Water remains clear upstream. But it morphs into a murky lethal cocktail as it meanders through littered rivers and chemical tainted creeks More than half ( 58 percent ) of groundwater today is contaminated. Of 457 water bodies classified by DENR, only half ( 51% ) meet 1996 water standards.
Two- third of rivers no longer provide potable water. Pag walang tubig na linaw, iinumin kahit labo, the Tagalog proverb says.(“It there is no clear water, one will drink even the turbid.”)
Children are specially vulnerable to water-borne diseases. Annual infant deaths, from diarrhea alone, exceed the toll of Mindanao armed clashes, Viewpoint commented in “Poisoned Wells ( CDN/ Jan 8,2008) This ecological decay spawns a Jekyll-and-Hyde paradox : from life giver, water turns into a killer,.
“ Indeed, it is a grave moral shortcoming if people can not drink water without courting disease or death,” Worldwatch Institute’s Sandra Postel stresses.
Scampering to cushion El Nino’s blows is essential . But who among those who proclaim themselves fit to lead this troubled nation., have looked beyond periodic crises? Who has really grappled with long term water security?

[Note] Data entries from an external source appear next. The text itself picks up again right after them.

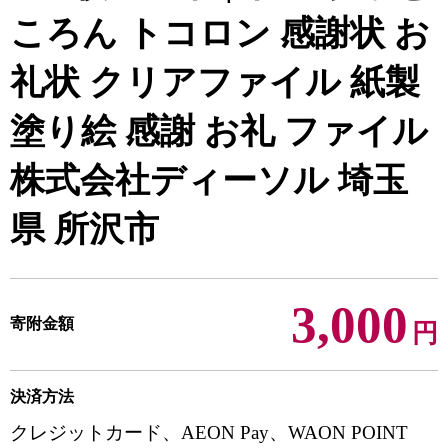
ころん トコロン 感謝状 お
礼状 クリアファイル 紙製
塗り絵 感謝 お礼 ファイル
株式会社ディーソル 埼玉
県 所沢市
3,000
寄附金額
円
決済方法
クレジットカード、AEON Pay、WAON POINT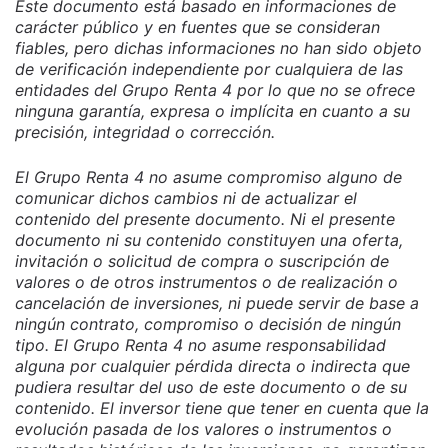
Este documento está basado en informaciones de
carácter público y en fuentes que se consideran
fiables, pero dichas informaciones no han sido objeto
de verificación independiente por cualquiera de las
entidades del Grupo Renta 4 por lo que no se ofrece
ninguna garantía, expresa o implícita en cuanto a su
precisión, integridad o corrección.
El Grupo Renta 4 no asume compromiso alguno de
comunicar dichos cambios ni de actualizar el
contenido del presente documento. Ni el presente
documento ni su contenido constituyen una oferta,
invitación o solicitud de compra o suscripción de
valores o de otros instrumentos o de realización o
cancelación de inversiones, ni puede servir de base a
ningún contrato, compromiso o decisión de ningún
tipo. El Grupo Renta 4 no asume responsabilidad
alguna por cualquier pérdida directa o indirecta que
pudiera resultar del uso de este documento o de su
contenido. El inversor tiene que tener en cuenta que la
evolución pasada de los valores o instrumentos o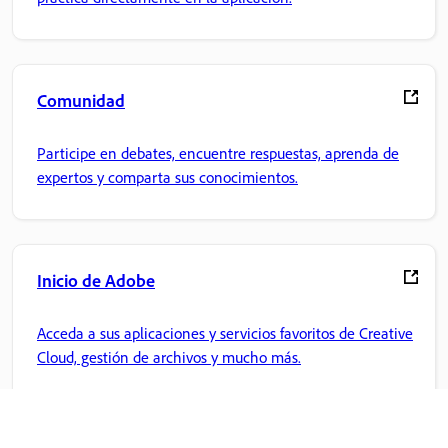
Comunidad
Participe en debates, encuentre respuestas, aprenda de
expertos y comparta sus conocimientos.
Inicio de Adobe
Acceda a sus aplicaciones y servicios favoritos de Creative
Cloud, gestión de archivos y mucho más.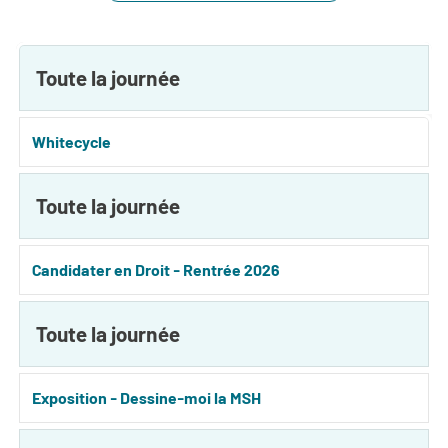
Toute la journée
Whitecycle
Toute la journée
Candidater en Droit - Rentrée 2026
Toute la journée
Exposition - Dessine-moi la MSH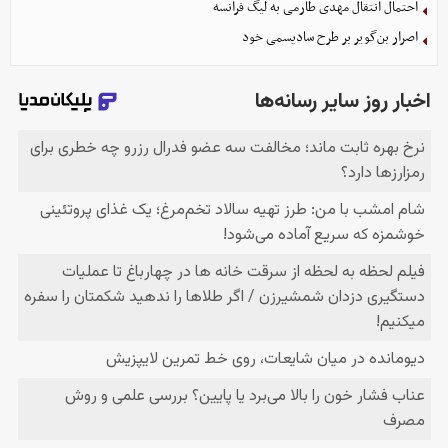
احتمال انتقال مهدی طارمی به لیگ فرانسه
اصرار بن‌گویر بر طرح سادیسمی خود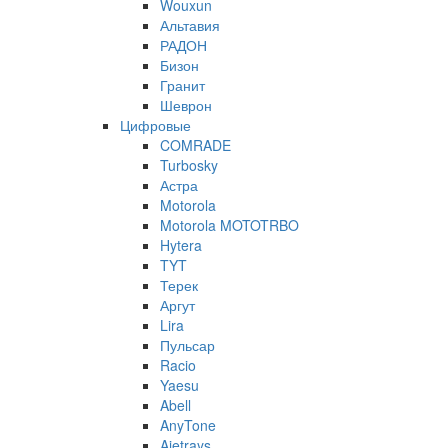
Wouxun
Альтавия
РАДОН
Бизон
Гранит
Шеврон
Цифровые
COMRADE
Turbosky
Астра
Motorola
Motorola MOTOTRBO
Hytera
TYT
Терек
Аргут
Lira
Пульсар
Racio
Yaesu
Abell
AnyTone
Ajetrays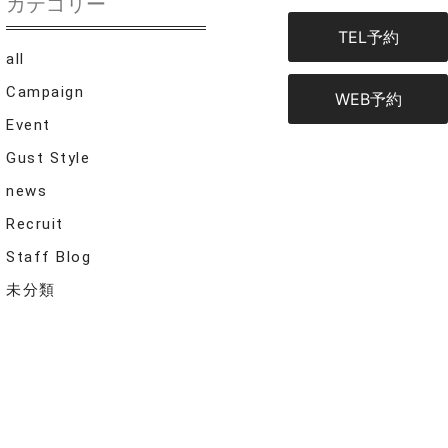
カテゴリー
TEL予約
all
Campaign
WEB予約
Event
Gust Style
news
Recruit
Staff Blog
未分類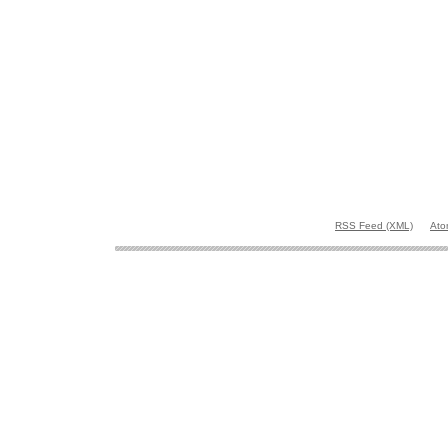
RSS Feed (XML)
Ato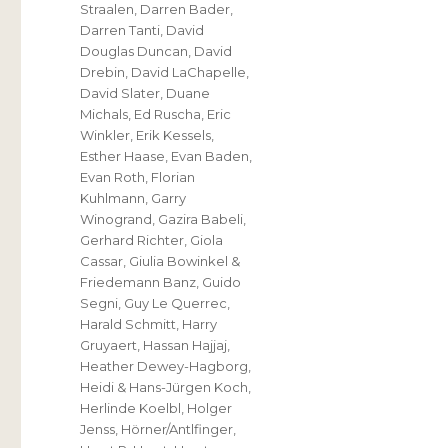
Straalen
,
Darren Bader
,
Darren Tanti
,
David
Douglas Duncan
,
David
Drebin
,
David LaChapelle
,
David Slater
,
Duane
Michals
,
Ed Ruscha
,
Eric
Winkler
,
Erik Kessels
,
Esther Haase
,
Evan Baden
,
Evan Roth
,
Florian
Kuhlmann
,
Garry
Winogrand
,
Gazira Babeli
,
Gerhard Richter
,
Giola
Cassar
,
Giulia Bowinkel &
Friedemann Banz
,
Guido
Segni
,
Guy Le Querrec
,
Harald Schmitt
,
Harry
Gruyaert
,
Hassan Hajjaj
,
Heather Dewey-Hagborg
,
Heidi & Hans-Jürgen Koch
,
Herlinde Koelbl
,
Holger
Jenss
,
Hörner/Antlfinger
,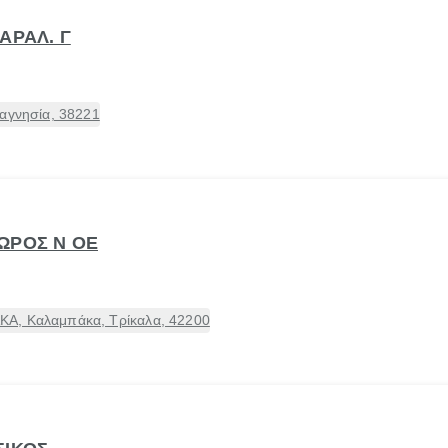
ΑΡΑΛ. Γ
Μαγνησία, 38221
ΩΡΟΣ Ν ΟΕ
Α, Καλαμπάκα, Τρίκαλα, 42200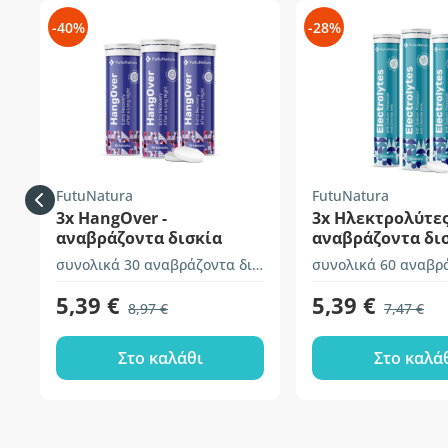
-40%
-28%
FutuNatura
FutuNatura
3x HangOver -
3x Ηλεκτρολύτες
αναβράζοντα δισκία
αναβράζοντα δι
συνολικά 30 αναβράζοντα δισκία
5,39 €
5,39 €
8,97 €
7,47 €
Στο καλάθι
Στο καλά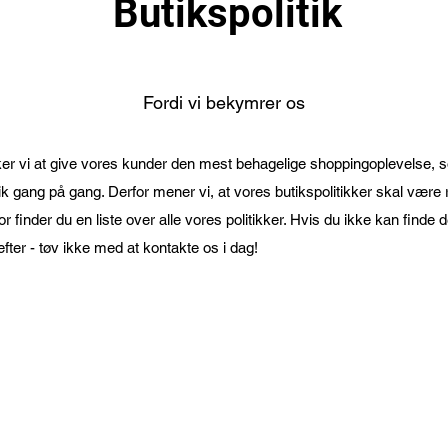
Butikspolitik
Muay thai Muay thai Muay thai bedste 
Fordi vi bekymrer os
er vi at give vores kunder den mest behagelige shoppingoplevelse, s
utik gang på gang. Derfor mener vi, at vores butikspolitikker skal være 
 finder du en liste over alle vores politikker. Hvis du ikke kan finde d
efter - tøv ikke med at kontakte os i dag!
Muay Thai Muay Thai Muay Thai Muay thai Muay thai Muay thai Muay th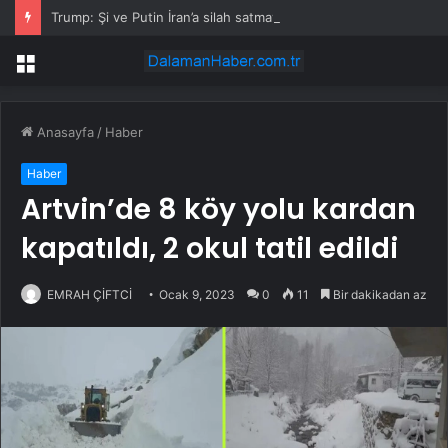
Trump: Şi ve Putin İran’a silah satmayacaklarını söyledi
Menü
Anasayfa
/
Haber
Haber
Artvin’de 8 köy yolu kardan
kapatıldı, 2 okul tatil edildi
EMRAH ÇİFTCİ
Ocak 9, 2023
0
11
Bir dakikadan az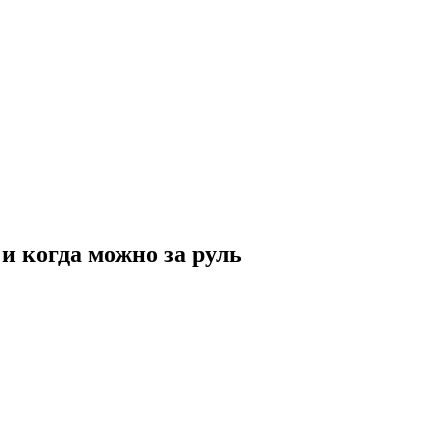
и когда можно за руль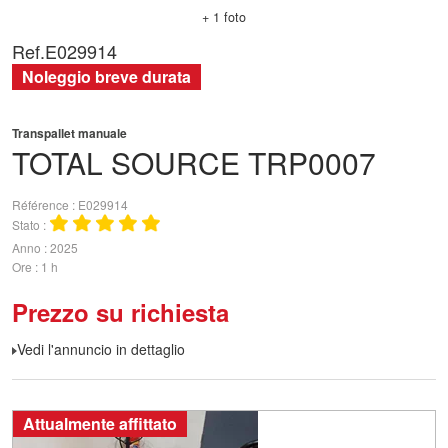
+ 1 foto
Ref.
E029914
Noleggio breve durata
Transpallet manuale
TOTAL SOURCE
TRP0007
Référence
E029914
Stato
Anno
2025
Ore
1 h
Prezzo su richiesta
Vedi l'annuncio in dettaglio
Attualmente affittato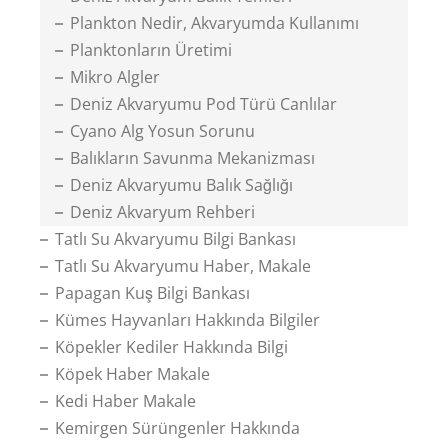
Plankton Nedir, Akvaryumda Kullanımı
Planktonların Üretimi
Mikro Algler
Deniz Akvaryumu Pod Türü Canlılar
Cyano Alg Yosun Sorunu
Balıkların Savunma Mekanizması
Deniz Akvaryumu Balık Sağlığı
Deniz Akvaryum Rehberi
Tatlı Su Akvaryumu Bilgi Bankası
Tatlı Su Akvaryumu Haber, Makale
Papagan Kuş Bilgi Bankası
Kümes Hayvanları Hakkında Bilgiler
Köpekler Kediler Hakkında Bilgi
Köpek Haber Makale
Kedi Haber Makale
Kemirgen Sürüngenler Hakkında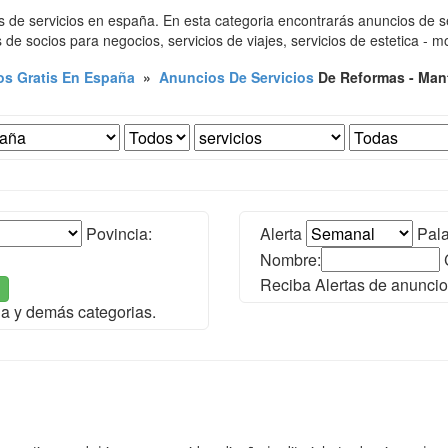
 de servicios en españa. En esta categoria encontrarás anuncios de ser
s de socios para negocios, servicios de viajes, servicios de estetica - 
s Gratis En España
»
Anuncios De Servicios
De Reformas - Man
Povincia:
Alerta
Pala
Nombre:
Reciba Alertas de anuncio
ña y demás categorias.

Few budged when Japan International Cooperation Agency warned back in 1998: Unless decisive reforms were adopted, water resources would be at a critical stage by 2025. Main cities and eight of 19 major river basins, will be parched or polluted
Many developing countries risk mortgaging their water security, in a decade or two, if business-as-usual mindsets persist, cautioned ADB vice president Ursula Schafer-Preuss
Cebu City exemplifies this “tomorrow-will-be-another- today mentality.”.The burg is 99% dependent on water mined from collapsing aquifers. The city siphons twice what is recharged. Water tables have slumped. Salt water has seeped into aquifers by Cebu foothills over eight kilometers inland. This is irreversible damage.
Metro Cebu Water District serves only 55% of residents whose number quadrupled since 1940. The number of homes with water taps is a fraction more than when Mayor Tomas Osmena took over City Hall. three terms back.
He denies a water crisis even as he steps down from city hall. Thus, he blocked proposals to pipe surface water from outside the city. That’s the only alternative to terminal collapse of aquifers.
In so doing Osmena also scrubbed long term water supply for his pet project: the 297-hectare South Reclamation project. No investor of sound mind will build in an area that drills into already collapsing aquifers for water.
In Shakespeare’s inimitable phrase, Mayor Osmena “hoisted himself with his own petard”. He did it with superb efficiency.Sure. But that, alas, is not a substitute for water policy.